America’s Fairness in Music Licensing Act of 1998 introduced the controversial clause - nicknamed the “Bars and Grills” rule - to US copyright law that exempts 70% of bars and restaurants and more than 45% of shops and boutiques from paying royalties for playing music in their premises.
This legislation was challenged by the European Commission and the case was brought before the WTO’s Dispute Settlement Body following a complaint from the Irish Music Rights Organisation in 2000. The panel ruled that the US clause was in breach of the Trade-Related Aspects of Intellectual Property Rights Agreement - a WTO agreement establishing minimum levels of intellectual property protection - and called for it to be amended.
Subsequently the US government was instructed to pay compensation of $1.2 million per annum for three years to European rights holders. However, this temporary arrangement ended in December 2004 and there is still no evidence that the US intends to change its laws.
David Arnold, film composer and songwriter, said: “America is a key source of income for a huge number of British composers, songwriters and performers. As a film composer, a lot of my work originates and becomes financially viable in the American market and I am particularly concerned about the further erosion of our ability to be paid for any of this music which is broadcast in restaurants or on the radio.

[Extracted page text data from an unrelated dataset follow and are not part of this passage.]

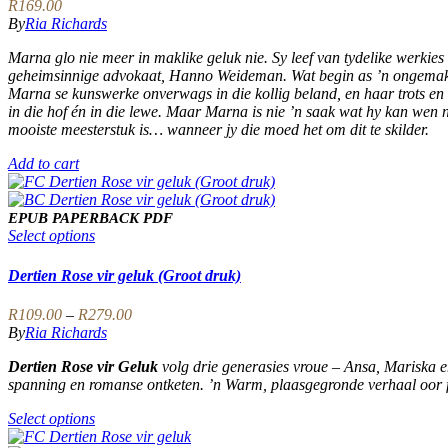
R
169.00
By
Ria Richards
Marna glo nie meer in maklike geluk nie. Sy leef van tydelike werkies 
geheimsinnige advokaat, Hanno Weideman. Wat begin as ’n ongemakl
Marna se kunswerke onverwags in die kollig beland, en haar trots en 
in die hof én in die lewe. Maar Marna is nie ’n saak wat hy kan wen n
mooiste meesterstuk is… wanneer jy die moed het om dit te skilder.
Add to cart
EPUB
PAPERBACK
PDF
This
Select options
product
has
Dertien Rose vir geluk (Groot druk)
multiple
variants.
Price
R
109.00
–
R
279.00
The
range:
By
Ria Richards
options
R109.00
may
Dertien Rose vir Geluk
volg drie generasies vroue – Ansa, Mariska e
through
be
spanning en romanse ontketen. ’n Warm, plaasgegronde verhaal oor f
R279.00
chosen
on
This
Select options
the
product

“Indeed, many deals are done with American studios on the understanding that a certain amount of remuneration will come from these sources. It is vital that the US treats British creators with respect and fairness, at all levels, as the British do theirs, to ensure that we continue to see the US as a fair and viable market for our creativity.”
Some experts believe the inconsistency between the US failure to conform its law to WTO rules and its aggressive stance on global intellectual property protection under TRIPS has potentially wide ramifications, which could spread beyond copyright issues.
Said Pike: “The US is setting a very dangerous precedent for itself. It is the single largest exporter of copyright goods - by which I mean films, music and computer games.
“In order to export well, they rely on other countries complying with the TRIPS agreement. If America is not doing this itself, how can it expect other countries to do so? America should be setting an example - not opening up the possibility that other countries will follow their lead by flouting the intellectual property rights, whether in relation to music or any other product.”